No, didn't see it, but I can only imagine. I go to the store and see stacks of items ready to expire. I know they're going to throw them in the trash.
I have desert tortoises and asked the produce manager if I could buy the bruised, unsaleable produce at a reduced price to feed them. Nope. It goes
in the trash. When I was a kid the produce manager of a store set boxes of useable but not saleable produce on the back loading dock for my mom to feed the animals.
Different times for sure.
OMG! They just showed where they process chickens and if one gets a bruise or a broken wing in the de-feathering... (after death),..That they cant sell it... so they had 40 something chickens going to waste... (because noone will buy bruised chicken meat..etc..)
It just said that the estimated amout of chicken eggs thrown out a year(in these farms in America) is about 5 BILLION...
Just because of them being too small or even too BIG!
I am so sick..
I saw a preview for this and wanted to DVR it...dang, I missed it? I told my hubby when we saw the promo that I'm gonna start hitting the local grocery stores for their left over produce, etc...
Was that the one with the dumpster diving for food? It was about people that understand the needless waste, and it talked about just how much waste is going on... to the tune of if you loaded all the yearly wasted food in the US onto a train, and if you packed each train car to capacity, that the train would reach from NY to Cali... TWICE.
On the one we watched (on netflix) these "freegans" I think is the term, were able to fill a freezer full of meat for a whole year in only one evening. They were getting upset that stores were locking up the dumpsters behind security fence to prevent theft of the "garbage". I guess it would be for liability reasons... preventing some lawsuit from a person that took food from a dumpster and got sick, or injured while taking it.
There is a pig farmer in Las Vegas that does really well by feeding his pigs slop from all the restaurants. Imagine the reduced waste if all pig farms fed slop from grocery stores and restaurants. Just the strain on feed production alone would make a dent in cost and carbon output.
The level of consumption and waste is disgusting. No one thinks of it really. When I worked in a warehouse... if the fork of a fork lift went into one, one pound bag of flour, the entire case was thrown away. So for every 1 damaged bag of flour, or one jar of peanut butter, or one jar of syrup... 3-5 perfectly good ones were thrown away because the packaging was ruined. The warehouse didn't have the means to repackage it into a new case.

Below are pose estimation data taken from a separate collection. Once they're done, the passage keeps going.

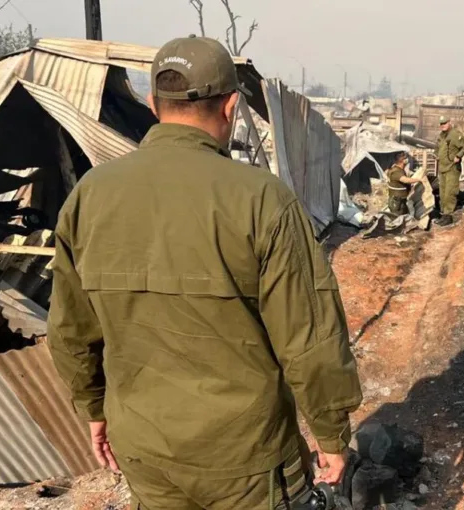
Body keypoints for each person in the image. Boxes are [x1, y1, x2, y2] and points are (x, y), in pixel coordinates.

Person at [47, 35, 362, 510]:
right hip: (246, 458)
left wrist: (94, 408)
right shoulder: (262, 199)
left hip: (145, 450)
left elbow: (70, 329)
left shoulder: (90, 195)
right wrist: (330, 433)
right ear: (232, 106)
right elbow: (309, 336)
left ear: (153, 103)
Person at [434, 116, 464, 226]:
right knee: (442, 194)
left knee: (449, 194)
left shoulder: (455, 134)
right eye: (441, 123)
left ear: (449, 122)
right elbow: (437, 147)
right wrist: (436, 154)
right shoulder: (442, 135)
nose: (443, 125)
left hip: (452, 168)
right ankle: (443, 215)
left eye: (445, 123)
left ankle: (448, 216)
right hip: (442, 168)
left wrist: (459, 155)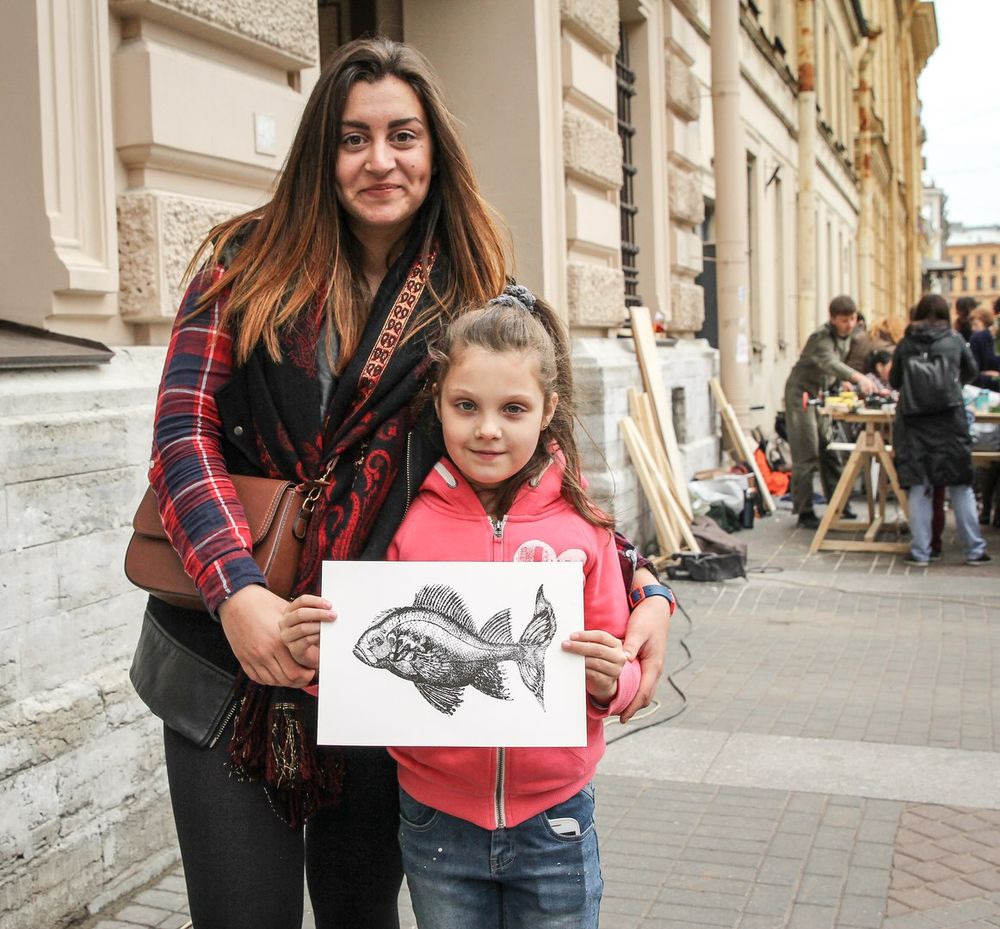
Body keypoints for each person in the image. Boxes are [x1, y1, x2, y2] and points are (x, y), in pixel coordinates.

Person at [133, 36, 670, 929]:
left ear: (434, 148)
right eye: (354, 138)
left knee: (360, 910)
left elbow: (546, 476)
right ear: (323, 152)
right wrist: (237, 593)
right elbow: (181, 433)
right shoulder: (242, 264)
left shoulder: (483, 295)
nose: (379, 159)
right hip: (228, 656)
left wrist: (645, 586)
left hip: (387, 662)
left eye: (403, 135)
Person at [282, 291, 650, 928]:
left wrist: (609, 682)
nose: (488, 429)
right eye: (466, 406)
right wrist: (322, 660)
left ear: (549, 410)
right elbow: (370, 672)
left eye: (514, 409)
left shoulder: (584, 528)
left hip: (557, 818)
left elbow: (624, 664)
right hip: (435, 820)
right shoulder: (406, 522)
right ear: (438, 406)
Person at [890, 294, 990, 567]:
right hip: (950, 421)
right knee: (960, 485)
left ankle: (921, 552)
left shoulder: (906, 343)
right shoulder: (954, 340)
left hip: (914, 422)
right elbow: (972, 371)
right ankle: (975, 550)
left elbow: (895, 380)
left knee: (919, 487)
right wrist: (953, 387)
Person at [783, 295, 876, 529]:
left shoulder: (848, 336)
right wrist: (857, 378)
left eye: (852, 319)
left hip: (822, 394)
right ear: (832, 319)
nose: (849, 324)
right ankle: (804, 510)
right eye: (844, 320)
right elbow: (829, 362)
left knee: (829, 448)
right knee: (806, 451)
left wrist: (840, 383)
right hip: (802, 395)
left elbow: (835, 368)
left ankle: (839, 503)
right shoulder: (820, 337)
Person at [968, 305, 1000, 389]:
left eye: (975, 325)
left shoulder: (977, 338)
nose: (973, 328)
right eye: (972, 325)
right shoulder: (978, 339)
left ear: (985, 323)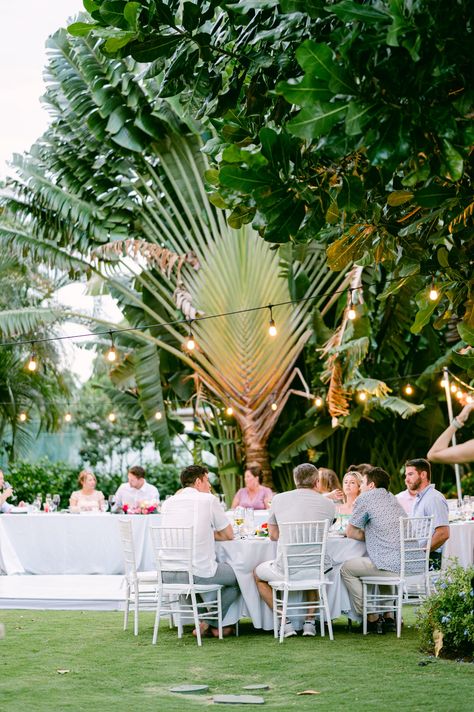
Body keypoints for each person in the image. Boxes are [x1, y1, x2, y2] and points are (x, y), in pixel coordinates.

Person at [254, 463, 336, 638]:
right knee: (315, 569)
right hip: (316, 568)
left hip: (286, 569)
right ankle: (309, 623)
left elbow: (274, 535)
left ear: (295, 480)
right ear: (316, 481)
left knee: (257, 575)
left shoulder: (279, 499)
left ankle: (285, 622)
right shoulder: (329, 504)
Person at [160, 464, 239, 638]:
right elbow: (228, 534)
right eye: (207, 480)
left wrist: (204, 533)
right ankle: (209, 622)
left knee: (188, 583)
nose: (209, 486)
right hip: (196, 572)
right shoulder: (208, 500)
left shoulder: (167, 503)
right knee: (239, 576)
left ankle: (204, 622)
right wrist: (213, 534)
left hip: (168, 572)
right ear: (198, 482)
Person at [341, 467, 410, 633]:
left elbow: (351, 532)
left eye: (363, 483)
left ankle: (370, 616)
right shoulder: (392, 498)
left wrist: (370, 536)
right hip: (402, 563)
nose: (361, 486)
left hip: (386, 564)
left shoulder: (366, 498)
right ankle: (389, 617)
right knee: (382, 560)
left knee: (346, 569)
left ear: (371, 485)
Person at [404, 458, 449, 568]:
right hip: (418, 557)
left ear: (423, 474)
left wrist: (421, 553)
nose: (406, 479)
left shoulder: (433, 498)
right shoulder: (420, 498)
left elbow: (443, 533)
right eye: (406, 475)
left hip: (430, 558)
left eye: (410, 474)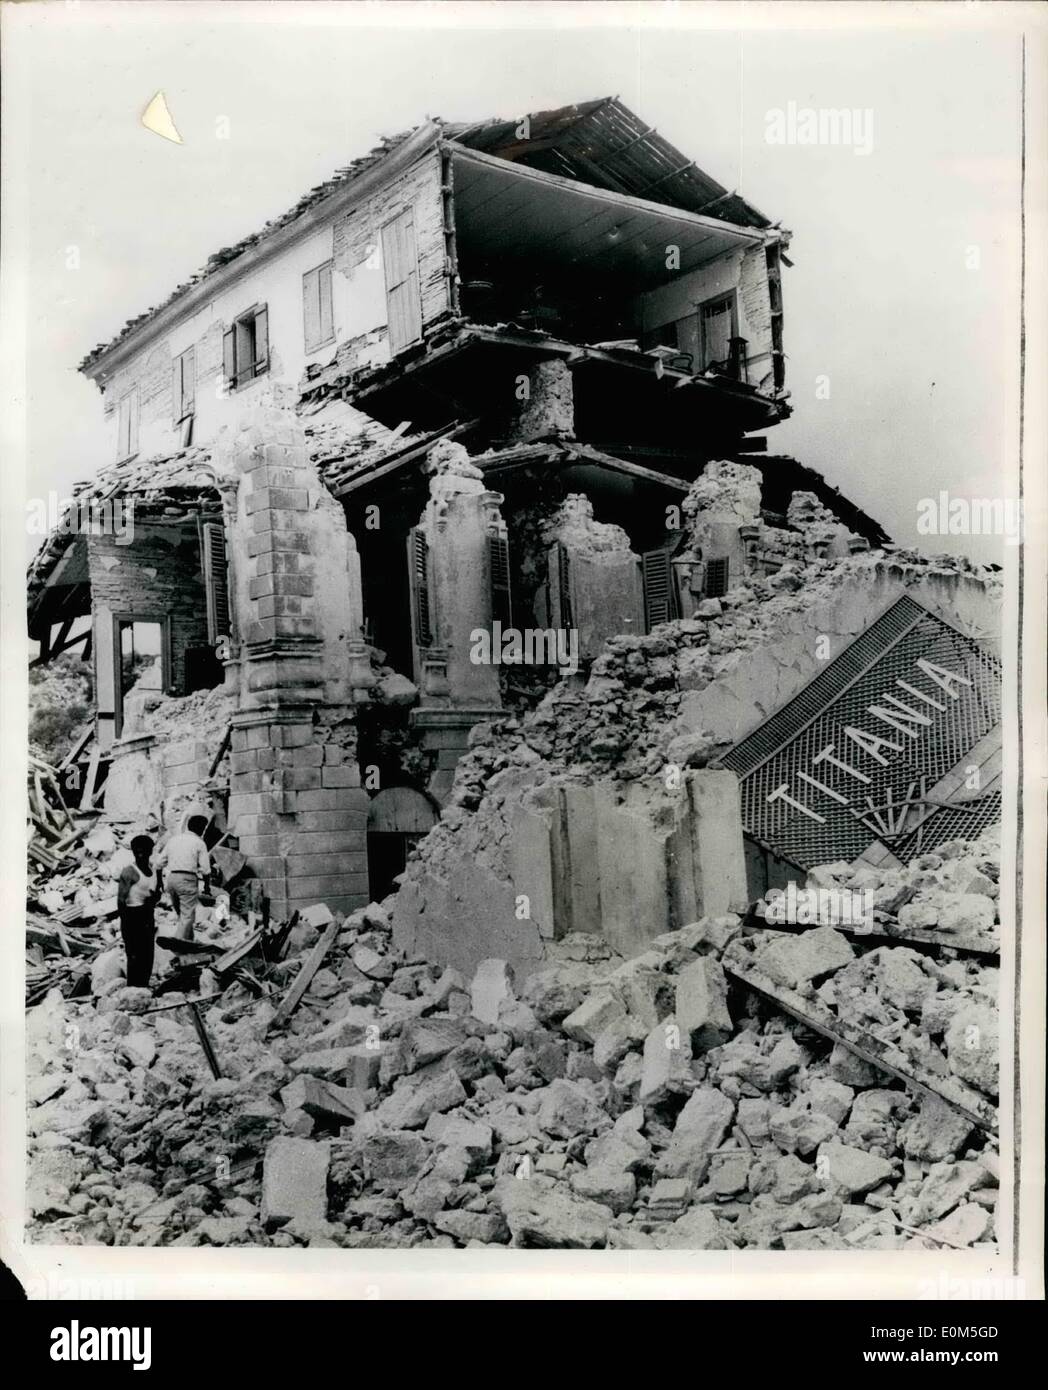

Now think of all the packaging being thrown away with it. Think of your trash... all the packaging in it. Now apply that to the waste food, and all the packaging it was in. Garbage, forever. Perfectly good food, thrown away in the package. NONE of it recycled. Left to rot.
Now with eggs... usually the discarded ones are sold into food production. But only the largest egg producers can have the volume of imperfect eggs to supply another company that will use them.
We have a local produce store that keeps a discount rack going. If a crate of celery gets squished and half the stalks are broken, they sell it for $.49 instead of regular price. I buy all I can off the markdown rack for juicing, the birds, or baking. Old bananas? Bread! Bruised melon? $.39 chicken treat! Soft tomatoes? Italian Sauce!
I had a major score with Asparagus recently. Usually it's $3.99 a bundle. They had some damaged... one or three broken stalks in a bundle, a whole pile of bundles. I bought every bundle they had for $.39 EACH. Took all the broken ones, cut them up, made an Alfredo dish. The rest, you place them on a cookie sheet, and freeze. Once they're frozen... bag it and date it.
Soon I'll learn to can, so that I can wipe them out on whatever they have and put it up. I have limited freezer space... but a whole empty basement to store cans!
All stores around here have locked dumpsters to prevent dumpster diving.
I get trimmings of greens and cabbage at a local large chain store here in winter for chickens. If I don't pick them up they go in the dumpster.
Other things (like dairy near expiration) goes to the local food search.
Meat on the other hand has to be disposed of. I was told that, at one time, meat at expiration would be sold to employees at a huge discount. Now it's not allowed by FDA or USDA - it must be destroyed. I believe that contributes to high prices.
I think it's kind of set up. They said they used up to 60 chickens a day in their restaurant but threw away over 40 because of things like broken wings or small imperfections. I just kind of doubt that the food was *really* going to be thrown away.
Did not watch it but my brother told me to hit the aldi's dumpsters,because if there is a bad fruit in the bag the whole thing gets tossed. I have returned food items(nothing wrong) and I offered to return to the shelf,but was told it goes into the garbage.It was good stuff,but I suppose crazy people could do stuff to food.